* [What is needed]: Once the images are set aside, print the remaining lines below exactly.

* [Data]:
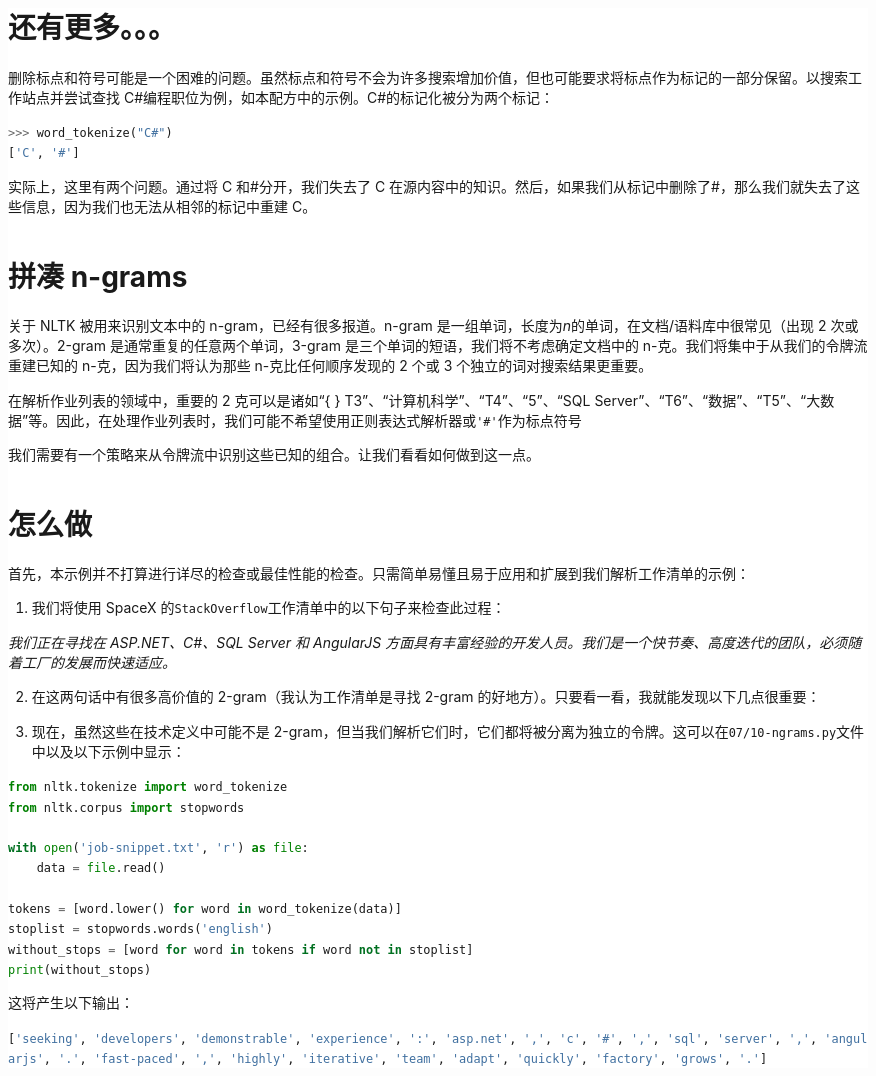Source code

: # 还有更多。。。

删除标点和符号可能是一个困难的问题。虽然标点和符号不会为许多搜索增加价值，但也可能要求将标点作为标记的一部分保留。以搜索工作站点并尝试查找 C#编程职位为例，如本配方中的示例。C#的标记化被分为两个标记：

```py
>>> word_tokenize("C#")
['C', '#']
```

实际上，这里有两个问题。通过将 C 和#分开，我们失去了 C 在源内容中的知识。然后，如果我们从标记中删除了#，那么我们就失去了这些信息，因为我们也无法从相邻的标记中重建 C。

# 拼凑 n-grams

关于 NLTK 被用来识别文本中的 n-gram，已经有很多报道。n-gram 是一组单词，长度为*n*的单词，在文档/语料库中很常见（出现 2 次或多次）。2-gram 是通常重复的任意两个单词，3-gram 是三个单词的短语，我们将不考虑确定文档中的 n-克。我们将集中于从我们的令牌流重建已知的 n-克，因为我们将认为那些 n-克比任何顺序发现的 2 个或 3 个独立的词对搜索结果更重要。

在解析作业列表的领域中，重要的 2 克可以是诸如“{ } T3”、“计算机科学”、“T4”、“5”、“SQL Server”、“T6”、“数据”、“T5”、“大数据”等。因此，在处理作业列表时，我们可能不希望使用正则表达式解析器或`'#'`作为标点符号

我们需要有一个策略来从令牌流中识别这些已知的组合。让我们看看如何做到这一点。

# 怎么做

首先，本示例并不打算进行详尽的检查或最佳性能的检查。只需简单易懂且易于应用和扩展到我们解析工作清单的示例：

1.  我们将使用 SpaceX 的`StackOverflow`工作清单中的以下句子来检查此过程：

*我们正在寻找在 ASP.NET、C#、SQL Server 和 AngularJS 方面具有丰富经验的开发人员。我们是一个快节奏、高度迭代的团队，必须随着工厂的发展而快速适应。*

2.  在这两句话中有很多高价值的 2-gram（我认为工作清单是寻找 2-gram 的好地方）。只要看一看，我就能发现以下几点很重要：

3.  现在，虽然这些在技术定义中可能不是 2-gram，但当我们解析它们时，它们都将被分离为独立的令牌。这可以在`07/10-ngrams.py`文件中以及以下示例中显示：

```py
from nltk.tokenize import word_tokenize
from nltk.corpus import stopwords

with open('job-snippet.txt', 'r') as file:
    data = file.read()

tokens = [word.lower() for word in word_tokenize(data)]
stoplist = stopwords.words('english')
without_stops = [word for word in tokens if word not in stoplist]
print(without_stops)
```

这将产生以下输出：

```py
['seeking', 'developers', 'demonstrable', 'experience', ':', 'asp.net', ',', 'c', '#', ',', 'sql', 'server', ',', 'angularjs', '.', 'fast-paced', ',', 'highly', 'iterative', 'team', 'adapt', 'quickly', 'factory', 'grows', '.']
```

* [Worked solution]:
Source code

: # 还有更多。。。

删除标点和符号可能是一个困难的问题。虽然标点和符号不会为许多搜索增加价值，但也可能要求将标点作为标记的一部分保留。以搜索工作站点并尝试查找 C#编程职位为例，如本配方中的示例。C#的标记化被分为两个标记：

```py
>>> word_tokenize("C#")
['C', '#']
```

实际上，这里有两个问题。通过将 C 和#分开，我们失去了 C 在源内容中的知识。然后，如果我们从标记中删除了#，那么我们就失去了这些信息，因为我们也无法从相邻的标记中重建 C。

# 拼凑 n-grams

关于 NLTK 被用来识别文本中的 n-gram，已经有很多报道。n-gram 是一组单词，长度为*n*的单词，在文档/语料库中很常见（出现 2 次或多次）。2-gram 是通常重复的任意两个单词，3-gram 是三个单词的短语，我们将不考虑确定文档中的 n-克。我们将集中于从我们的令牌流重建已知的 n-克，因为我们将认为那些 n-克比任何顺序发现的 2 个或 3 个独立的词对搜索结果更重要。

在解析作业列表的领域中，重要的 2 克可以是诸如“{ } T3”、“计算机科学”、“T4”、“5”、“SQL Server”、“T6”、“数据”、“T5”、“大数据”等。因此，在处理作业列表时，我们可能不希望使用正则表达式解析器或`'#'`作为标点符号

我们需要有一个策略来从令牌流中识别这些已知的组合。让我们看看如何做到这一点。

# 怎么做

首先，本示例并不打算进行详尽的检查或最佳性能的检查。只需简单易懂且易于应用和扩展到我们解析工作清单的示例：

1.  我们将使用 SpaceX 的`StackOverflow`工作清单中的以下句子来检查此过程：

*我们正在寻找在 ASP.NET、C#、SQL Server 和 AngularJS 方面具有丰富经验的开发人员。我们是一个快节奏、高度迭代的团队，必须随着工厂的发展而快速适应。*

2.  在这两句话中有很多高价值的 2-gram（我认为工作清单是寻找 2-gram 的好地方）。只要看一看，我就能发现以下几点很重要：

3.  现在，虽然这些在技术定义中可能不是 2-gram，但当我们解析它们时，它们都将被分离为独立的令牌。这可以在`07/10-ngrams.py`文件中以及以下示例中显示：

```py
from nltk.tokenize import word_tokenize
from nltk.corpus import stopwords

with open('job-snippet.txt', 'r') as file:
    data = file.read()

tokens = [word.lower() for word in word_tokenize(data)]
stoplist = stopwords.words('english')
without_stops = [word for word in tokens if word not in stoplist]
print(without_stops)
```

这将产生以下输出：

```py
['seeking', 'developers', 'demonstrable', 'experience', ':', 'asp.net', ',', 'c', '#', ',', 'sql', 'server', ',', 'angularjs', '.', 'fast-paced', ',', 'highly', 'iterative', 'team', 'adapt', 'quickly', 'factory', 'grows', '.']
```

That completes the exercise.